## REQUIREMENT
Could you transcribe every one of the items below line for line, changing nothing?

(Saved data entries)
□ □ □ □ □ □ □

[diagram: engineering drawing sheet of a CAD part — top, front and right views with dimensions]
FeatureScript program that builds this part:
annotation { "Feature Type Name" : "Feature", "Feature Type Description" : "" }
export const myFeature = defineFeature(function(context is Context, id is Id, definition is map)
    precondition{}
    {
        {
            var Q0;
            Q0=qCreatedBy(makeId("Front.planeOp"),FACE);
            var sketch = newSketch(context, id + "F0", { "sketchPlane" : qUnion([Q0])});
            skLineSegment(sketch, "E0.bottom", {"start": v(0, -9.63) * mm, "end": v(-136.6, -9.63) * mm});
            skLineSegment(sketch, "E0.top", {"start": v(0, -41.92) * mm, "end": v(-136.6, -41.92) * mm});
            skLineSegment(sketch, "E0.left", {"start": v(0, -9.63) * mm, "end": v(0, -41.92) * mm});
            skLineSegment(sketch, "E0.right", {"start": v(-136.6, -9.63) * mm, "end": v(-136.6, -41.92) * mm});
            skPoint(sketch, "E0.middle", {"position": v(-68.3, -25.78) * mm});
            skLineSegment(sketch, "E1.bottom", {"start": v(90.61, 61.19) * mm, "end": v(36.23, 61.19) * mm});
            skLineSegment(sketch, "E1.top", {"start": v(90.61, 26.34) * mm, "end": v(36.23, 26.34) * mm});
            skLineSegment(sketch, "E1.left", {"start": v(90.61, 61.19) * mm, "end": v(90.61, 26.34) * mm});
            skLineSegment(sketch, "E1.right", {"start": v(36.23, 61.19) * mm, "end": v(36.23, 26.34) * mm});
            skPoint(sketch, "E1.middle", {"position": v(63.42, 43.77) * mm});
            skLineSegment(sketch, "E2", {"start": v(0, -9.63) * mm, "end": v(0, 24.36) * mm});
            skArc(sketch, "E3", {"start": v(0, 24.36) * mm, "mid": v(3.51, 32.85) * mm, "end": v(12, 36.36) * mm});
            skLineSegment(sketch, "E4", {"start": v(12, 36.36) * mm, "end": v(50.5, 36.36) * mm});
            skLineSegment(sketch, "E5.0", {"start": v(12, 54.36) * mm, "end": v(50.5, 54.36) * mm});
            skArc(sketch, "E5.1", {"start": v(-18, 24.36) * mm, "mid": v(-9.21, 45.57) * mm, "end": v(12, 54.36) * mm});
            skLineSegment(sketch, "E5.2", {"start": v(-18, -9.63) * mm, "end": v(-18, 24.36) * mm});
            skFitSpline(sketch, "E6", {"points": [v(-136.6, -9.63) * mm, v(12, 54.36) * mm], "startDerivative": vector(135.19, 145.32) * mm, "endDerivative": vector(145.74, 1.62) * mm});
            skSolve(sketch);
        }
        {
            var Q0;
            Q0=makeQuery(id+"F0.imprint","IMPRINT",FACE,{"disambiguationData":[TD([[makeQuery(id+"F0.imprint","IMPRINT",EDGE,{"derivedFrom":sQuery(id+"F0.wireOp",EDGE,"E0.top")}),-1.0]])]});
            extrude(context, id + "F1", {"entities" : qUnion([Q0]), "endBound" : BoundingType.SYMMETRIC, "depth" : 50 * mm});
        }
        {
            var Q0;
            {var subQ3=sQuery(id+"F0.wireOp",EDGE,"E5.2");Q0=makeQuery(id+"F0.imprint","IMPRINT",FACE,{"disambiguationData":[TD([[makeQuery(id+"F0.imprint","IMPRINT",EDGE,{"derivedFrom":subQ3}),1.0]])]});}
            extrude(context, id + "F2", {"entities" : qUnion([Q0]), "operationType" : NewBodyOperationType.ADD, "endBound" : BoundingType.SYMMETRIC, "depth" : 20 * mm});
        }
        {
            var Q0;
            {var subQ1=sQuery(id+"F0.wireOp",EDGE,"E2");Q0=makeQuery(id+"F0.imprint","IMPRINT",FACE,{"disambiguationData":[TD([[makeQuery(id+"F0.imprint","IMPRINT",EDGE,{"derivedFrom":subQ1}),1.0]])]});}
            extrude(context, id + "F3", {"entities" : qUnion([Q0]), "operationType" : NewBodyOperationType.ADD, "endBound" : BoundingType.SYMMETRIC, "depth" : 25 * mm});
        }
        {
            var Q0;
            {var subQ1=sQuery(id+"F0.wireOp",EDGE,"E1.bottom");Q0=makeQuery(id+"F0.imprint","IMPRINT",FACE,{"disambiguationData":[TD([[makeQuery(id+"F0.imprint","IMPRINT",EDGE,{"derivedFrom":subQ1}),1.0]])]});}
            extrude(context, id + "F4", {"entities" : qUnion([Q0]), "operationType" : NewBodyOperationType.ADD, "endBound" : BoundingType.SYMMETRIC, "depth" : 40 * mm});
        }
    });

□ □ □ □ □ □ □

## RESPONSE
[diagram: engineering drawing sheet of a CAD part — top, front and right views with dimensions]
FeatureScript program that builds this part:
annotation { "Feature Type Name" : "Feature", "Feature Type Description" : "" }
export const myFeature = defineFeature(function(context is Context, id is Id, definition is map)
    precondition{}
    {
        {
            var Q0;
            Q0=qCreatedBy(makeId("Front.planeOp"),FACE);
            var sketch = newSketch(context, id + "F0", { "sketchPlane" : qUnion([Q0])});
            skLineSegment(sketch, "E0.bottom", {"start": v(0, -9.63) * mm, "end": v(-136.6, -9.63) * mm});
            skLineSegment(sketch, "E0.top", {"start": v(0, -41.92) * mm, "end": v(-136.6, -41.92) * mm});
            skLineSegment(sketch, "E0.left", {"start": v(0, -9.63) * mm, "end": v(0, -41.92) * mm});
            skLineSegment(sketch, "E0.right", {"start": v(-136.6, -9.63) * mm, "end": v(-136.6, -41.92) * mm});
            skPoint(sketch, "E0.middle", {"position": v(-68.3, -25.78) * mm});
            skLineSegment(sketch, "E1.bottom", {"start": v(90.61, 61.19) * mm, "end": v(36.23, 61.19) * mm});
            skLineSegment(sketch, "E1.top", {"start": v(90.61, 26.34) * mm, "end": v(36.23, 26.34) * mm});
            skLineSegment(sketch, "E1.left", {"start": v(90.61, 61.19) * mm, "end": v(90.61, 26.34) * mm});
            skLineSegment(sketch, "E1.right", {"start": v(36.23, 61.19) * mm, "end": v(36.23, 26.34) * mm});
            skPoint(sketch, "E1.middle", {"position": v(63.42, 43.77) * mm});
            skLineSegment(sketch, "E2", {"start": v(0, -9.63) * mm, "end": v(0, 24.36) * mm});
            skArc(sketch, "E3", {"start": v(0, 24.36) * mm, "mid": v(3.51, 32.85) * mm, "end": v(12, 36.36) * mm});
            skLineSegment(sketch, "E4", {"start": v(12, 36.36) * mm, "end": v(50.5, 36.36) * mm});
            skLineSegment(sketch, "E5.0", {"start": v(12, 54.36) * mm, "end": v(50.5, 54.36) * mm});
            skArc(sketch, "E5.1", {"start": v(-18, 24.36) * mm, "mid": v(-9.21, 45.57) * mm, "end": v(12, 54.36) * mm});
            skLineSegment(sketch, "E5.2", {"start": v(-18, -9.63) * mm, "end": v(-18, 24.36) * mm});
            skFitSpline(sketch, "E6", {"points": [v(-136.6, -9.63) * mm, v(12, 54.36) * mm], "startDerivative": vector(135.19, 145.32) * mm, "endDerivative": vector(145.74, 1.62) * mm});
            skSolve(sketch);
        }
        {
            var Q0;
            Q0=makeQuery(id+"F0.imprint","IMPRINT",FACE,{"disambiguationData":[TD([[makeQuery(id+"F0.imprint","IMPRINT",EDGE,{"derivedFrom":sQuery(id+"F0.wireOp",EDGE,"E0.top")}),-1.0]])]});
            extrude(context, id + "F1", {"entities" : qUnion([Q0]), "endBound" : BoundingType.SYMMETRIC, "depth" : 50 * mm});
        }
        {
            var Q0;
            {var subQ3=sQuery(id+"F0.wireOp",EDGE,"E5.2");Q0=makeQuery(id+"F0.imprint","IMPRINT",FACE,{"disambiguationData":[TD([[makeQuery(id+"F0.imprint","IMPRINT",EDGE,{"derivedFrom":subQ3}),1.0]])]});}
            extrude(context, id + "F2", {"entities" : qUnion([Q0]), "operationType" : NewBodyOperationType.ADD, "endBound" : BoundingType.SYMMETRIC, "depth" : 20 * mm});
        }
        {
            var Q0;
            {var subQ1=sQuery(id+"F0.wireOp",EDGE,"E2");Q0=makeQuery(id+"F0.imprint","IMPRINT",FACE,{"disambiguationData":[TD([[makeQuery(id+"F0.imprint","IMPRINT",EDGE,{"derivedFrom":subQ1}),1.0]])]});}
            extrude(context, id + "F3", {"entities" : qUnion([Q0]), "operationType" : NewBodyOperationType.ADD, "endBound" : BoundingType.SYMMETRIC, "depth" : 25 * mm});
        }
        {
            var Q0;
            {var subQ1=sQuery(id+"F0.wireOp",EDGE,"E1.bottom");Q0=makeQuery(id+"F0.imprint","IMPRINT",FACE,{"disambiguationData":[TD([[makeQuery(id+"F0.imprint","IMPRINT",EDGE,{"derivedFrom":subQ1}),1.0]])]});}
            extrude(context, id + "F4", {"entities" : qUnion([Q0]), "operationType" : NewBodyOperationType.ADD, "endBound" : BoundingType.SYMMETRIC, "depth" : 40 * mm});
        }
    });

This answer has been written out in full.